Wednesday, January 7, 2009

What a week! I now know what to do with my life!

After getting back to Australia I felt very disoriented. Bob returned to work the next day and I was left sitting at home, unpacking, cleaning, sorting, twiddling my thumbs, thinking, "The New Year is approaching and I do not feel good about it".

I've had some decisions to make regarding my life outside surrogacy. As you all know I post at the forum several times a day, blog almost every day, and am generally committed full-time to surrogacy. Now everything is planned and there is no more to do until February. So, what do I do in 2009?

I deferred university for second semester 2008 and am due back in a few weeks. I returned to study after 17 years, and am enrolled in a Post-Graduate Diploma of Journalism. Despite already having worked as a writer and a public relations person, I thought I needed to upgrade my skills and gain contacts in WA, as I have lived most of my life on the east coast of Australia, in Brisbane. Journalism is all about contacts. Those who know lots of people get the best stories. I had no contacts.

Well, one semester through a two-year part-time course, I realised I had never forgotten how to write, nor be a journo, nor a PR person or a functioning member of the professional world. I have not worked in media since 2000, electing to be a full-time belly dancer with a dance school and costume-making business, to the dismay of my parents. Okay, been there, shone in the light, did well, but now I have absolutely no interest in returning to teaching or performing dance. I do still sew on occasion.
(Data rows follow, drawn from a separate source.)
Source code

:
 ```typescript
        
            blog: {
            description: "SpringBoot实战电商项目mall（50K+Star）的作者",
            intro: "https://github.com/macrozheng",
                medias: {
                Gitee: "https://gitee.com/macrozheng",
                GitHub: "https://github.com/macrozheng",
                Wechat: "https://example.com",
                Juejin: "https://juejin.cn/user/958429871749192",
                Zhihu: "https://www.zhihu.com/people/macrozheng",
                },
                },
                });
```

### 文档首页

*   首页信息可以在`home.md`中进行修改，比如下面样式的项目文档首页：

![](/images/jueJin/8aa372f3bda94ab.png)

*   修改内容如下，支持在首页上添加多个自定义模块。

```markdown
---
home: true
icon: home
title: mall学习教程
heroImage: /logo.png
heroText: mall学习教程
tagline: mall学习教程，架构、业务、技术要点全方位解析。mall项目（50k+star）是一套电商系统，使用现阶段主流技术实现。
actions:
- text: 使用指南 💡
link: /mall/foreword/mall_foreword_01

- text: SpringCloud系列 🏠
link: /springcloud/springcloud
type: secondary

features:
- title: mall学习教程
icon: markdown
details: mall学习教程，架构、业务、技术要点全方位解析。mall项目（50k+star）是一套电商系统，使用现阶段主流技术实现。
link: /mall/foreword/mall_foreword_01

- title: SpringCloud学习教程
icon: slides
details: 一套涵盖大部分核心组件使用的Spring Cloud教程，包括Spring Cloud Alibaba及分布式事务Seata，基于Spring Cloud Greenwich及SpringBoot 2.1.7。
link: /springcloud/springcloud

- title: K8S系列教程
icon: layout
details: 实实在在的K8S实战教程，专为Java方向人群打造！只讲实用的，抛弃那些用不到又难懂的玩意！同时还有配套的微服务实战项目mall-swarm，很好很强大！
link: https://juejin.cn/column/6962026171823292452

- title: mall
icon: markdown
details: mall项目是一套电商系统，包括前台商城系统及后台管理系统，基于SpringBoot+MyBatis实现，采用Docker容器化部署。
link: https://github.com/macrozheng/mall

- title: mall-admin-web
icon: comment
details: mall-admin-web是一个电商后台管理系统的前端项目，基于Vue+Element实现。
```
I did really well at uni, obtaining a distinction for Media Law and a High Distinction for Newswriting. (Hardly a surprise as I have been a published writer many years). Those marks fast-tracked me into the uni's masters/doctoral program. Apparently to be invited to this program is a big honour, an honour that delighted my parents, in particular my dad, but was an honour of which the significance was lost on me. I simply am not academically minded. I can do the academic stuff very well, but it bores the crap out of me. I much prefer to be hands-on. I like to write the stories, not make up the latest rules for writing. I like to take the photos, not write a policy about how photos should be taken. So, to my poor dad's dismay, I chose to not take up the Masters/Doctoral program. There are already enough doctors in our family, who needs one more?

However, I've not been content to return to my current course because I have realised it is too easy, that I already have an undergraduate degree in the same area, and that I have the contacts I needed to make. Another reason I went back to study was to take my mind off surrogacy and IVF. So what did I do as soon as my semester was completed? I went straight back to the IVF clinic and had another go. I tried so very hard to be happy as childless woman.

The decision has been made. I am deferring for 2009 and 2010 and may go back when my children are aged one, part-time in 2011. It was been a difficult decision to make because my studies are important to me. I also don't like starting things and not finishing them. So I will go back, but when I do, my life will be completely different.

3 comments:

Anonymous said...

Believe it or not I can totally relate. I can completely understand. I had applied to medical school, got wait listed, I was told if I applied the following year I would get in, but alas decided that family is what I wanted. The good news for you is that you can and will return when the time is right. I dont regret the decision I made, but I understand the amount of thought and emotion that goes into such a decision. Amani, I hope that you come to feel even more content with your decision to delay and that the time flies by with a health pregnancy and babies to be a Mom to. Best of luck, congratulations on making your decision, I know it was not easy.

Joy

jojo said...

"inisifyi" =

innit surrogacy india, for your information ????

Decisions like these require bravery and a lot of thought, and I know you've searched your soul on this one. It's the right decision.

Congratulatins on your new direction!

x

Jackie said...

HI sweetie! Sounds like you are busy! Say hi to Bob from us!